In May, NAMI sent two volunteers to campus, a mother and son who had both gone through counseling after the son fell into depression and alcoholism. They shared their life stories with the hope of dispelling some of the stigma around mental illness. More than 100 students attended the event, which was held in two of the largest rooms in the Student Center and whose question-and-answer session nearly lasted longer than the stories.
"We do things like this every year," Holmes says. "Either there are people who have gone through their own issues or there are people with disabilities. . . . It helps to reduce stigmas. When you start to normalize that everyone has struggles or that everyone has friends with struggles, students don't feel so alone or secretive."
Even with its full-time staff now mostly dedicated to direct counseling, the Counseling Center still offers a series of peer workshops utilizing its student staff called Friends Helping Friends, aimed at specific difficult events. Among the topics covered are making new friends, relationship transitions and test anxiety.
On May 14, as the spring quarter was winding down, a Friends Helping Friends seminar took place in a small room in the student center.
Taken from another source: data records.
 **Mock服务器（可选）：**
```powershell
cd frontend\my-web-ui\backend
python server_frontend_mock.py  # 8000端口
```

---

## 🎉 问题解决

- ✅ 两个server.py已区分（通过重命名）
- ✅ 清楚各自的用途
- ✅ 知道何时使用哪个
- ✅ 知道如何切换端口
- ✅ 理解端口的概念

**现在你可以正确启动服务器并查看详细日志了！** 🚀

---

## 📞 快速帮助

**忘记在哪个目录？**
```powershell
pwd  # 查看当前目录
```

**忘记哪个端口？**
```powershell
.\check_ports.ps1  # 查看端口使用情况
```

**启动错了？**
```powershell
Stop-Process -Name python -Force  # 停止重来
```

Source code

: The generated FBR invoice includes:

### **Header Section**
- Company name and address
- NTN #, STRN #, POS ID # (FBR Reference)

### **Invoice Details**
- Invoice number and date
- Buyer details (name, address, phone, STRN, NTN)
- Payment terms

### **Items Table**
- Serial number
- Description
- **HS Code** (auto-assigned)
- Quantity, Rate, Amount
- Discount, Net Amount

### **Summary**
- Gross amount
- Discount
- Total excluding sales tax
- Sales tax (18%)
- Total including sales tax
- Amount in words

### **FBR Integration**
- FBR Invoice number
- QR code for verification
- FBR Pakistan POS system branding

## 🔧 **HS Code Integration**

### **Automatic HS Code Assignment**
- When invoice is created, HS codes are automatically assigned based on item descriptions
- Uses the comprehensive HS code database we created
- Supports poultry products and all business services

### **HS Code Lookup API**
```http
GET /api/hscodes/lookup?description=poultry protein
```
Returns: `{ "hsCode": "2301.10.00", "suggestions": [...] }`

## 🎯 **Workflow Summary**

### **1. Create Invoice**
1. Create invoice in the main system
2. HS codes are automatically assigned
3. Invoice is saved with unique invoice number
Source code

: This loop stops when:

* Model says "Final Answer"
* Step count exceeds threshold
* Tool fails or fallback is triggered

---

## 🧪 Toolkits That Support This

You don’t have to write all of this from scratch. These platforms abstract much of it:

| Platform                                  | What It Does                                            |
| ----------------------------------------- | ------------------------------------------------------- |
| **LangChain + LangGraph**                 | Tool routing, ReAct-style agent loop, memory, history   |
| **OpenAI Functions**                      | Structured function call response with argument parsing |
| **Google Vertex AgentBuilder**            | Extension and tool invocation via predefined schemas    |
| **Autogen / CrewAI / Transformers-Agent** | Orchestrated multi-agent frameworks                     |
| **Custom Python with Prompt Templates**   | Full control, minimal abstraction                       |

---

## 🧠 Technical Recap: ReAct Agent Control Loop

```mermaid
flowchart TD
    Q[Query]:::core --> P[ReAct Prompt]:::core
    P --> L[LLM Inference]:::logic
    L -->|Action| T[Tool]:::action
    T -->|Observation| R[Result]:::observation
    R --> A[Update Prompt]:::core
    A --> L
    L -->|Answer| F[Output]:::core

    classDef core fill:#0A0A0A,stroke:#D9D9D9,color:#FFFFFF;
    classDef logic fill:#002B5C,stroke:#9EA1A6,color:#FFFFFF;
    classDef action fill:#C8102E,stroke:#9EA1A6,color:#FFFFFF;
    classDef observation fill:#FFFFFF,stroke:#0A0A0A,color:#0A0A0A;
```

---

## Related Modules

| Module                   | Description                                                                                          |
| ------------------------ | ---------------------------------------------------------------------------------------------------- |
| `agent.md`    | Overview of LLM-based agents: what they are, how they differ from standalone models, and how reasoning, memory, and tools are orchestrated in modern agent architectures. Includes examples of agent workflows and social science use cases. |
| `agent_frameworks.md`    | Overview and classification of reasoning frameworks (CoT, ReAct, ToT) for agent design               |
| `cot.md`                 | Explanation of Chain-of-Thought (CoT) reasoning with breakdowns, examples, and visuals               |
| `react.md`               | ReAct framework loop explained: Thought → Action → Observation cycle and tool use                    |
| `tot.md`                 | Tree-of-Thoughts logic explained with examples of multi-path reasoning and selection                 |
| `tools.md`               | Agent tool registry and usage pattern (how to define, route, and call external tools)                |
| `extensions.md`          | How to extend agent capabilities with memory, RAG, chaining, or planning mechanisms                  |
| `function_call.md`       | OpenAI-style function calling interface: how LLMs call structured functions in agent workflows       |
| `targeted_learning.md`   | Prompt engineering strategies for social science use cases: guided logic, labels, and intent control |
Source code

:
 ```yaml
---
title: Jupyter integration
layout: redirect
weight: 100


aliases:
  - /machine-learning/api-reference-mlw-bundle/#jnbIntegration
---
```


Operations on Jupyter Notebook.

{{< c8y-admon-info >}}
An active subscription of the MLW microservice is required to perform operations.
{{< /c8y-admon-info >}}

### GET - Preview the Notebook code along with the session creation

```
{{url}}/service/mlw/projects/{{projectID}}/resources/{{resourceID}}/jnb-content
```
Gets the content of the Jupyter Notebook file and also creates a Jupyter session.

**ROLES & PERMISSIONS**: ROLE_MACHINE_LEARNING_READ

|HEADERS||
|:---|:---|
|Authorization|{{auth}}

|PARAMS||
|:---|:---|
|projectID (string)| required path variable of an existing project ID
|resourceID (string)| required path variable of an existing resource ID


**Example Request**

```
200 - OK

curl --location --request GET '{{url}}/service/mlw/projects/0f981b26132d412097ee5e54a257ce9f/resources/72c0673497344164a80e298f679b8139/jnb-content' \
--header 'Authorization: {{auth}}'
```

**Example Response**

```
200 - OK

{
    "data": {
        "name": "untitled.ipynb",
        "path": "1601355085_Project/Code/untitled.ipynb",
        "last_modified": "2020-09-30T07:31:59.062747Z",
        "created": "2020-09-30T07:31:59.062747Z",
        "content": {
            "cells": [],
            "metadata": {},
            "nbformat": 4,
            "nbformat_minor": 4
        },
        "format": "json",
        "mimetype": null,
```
The subject matter was "life transitions," just in time for the graduation of the class of 2014. "Change can be difficult," a flier advertised. "There are some major life transitions that can be stressful. Come learn to cope with and prepare for major life transitions."
Roughly 40 students attended the one-hour class, led by three peer mentors guiding their wards as they went through ice breakers and discussions about careers and education. The mentors stood at the front of the room, surrounded by an uneven sprinkle of students in seats. The more assertive students sat close to the front, while meeker ones stayed farther back. Though there were a fair amount of empty chairs, the mentors ran out of handouts.
"So, what are some ways that we can find out what we want to do for a career?" one of the mentors asked. He paused purposefully, his eyes scanning the room for any hint of a volunteer. Eventually, they settled on one of the students closer to the front.
"You could do internships," she responded. "Or you can volunteer."
"Yeah, that's good," a different mentor chimed in. "You can do internships or volunteer, and you can always ask your friends about the things that they do."
Light on content, but full of wholesome earnestness, the seminar didn't seem likely to dilute the tremendous psychological strain faced by UCI's student body, at least not overnight. But for the mismatched group of misplaced souls in attendance, it at least gave them somewhere to belong, as well as a sense that someone is there to help. And, in the end, that might just be exactly what they needed.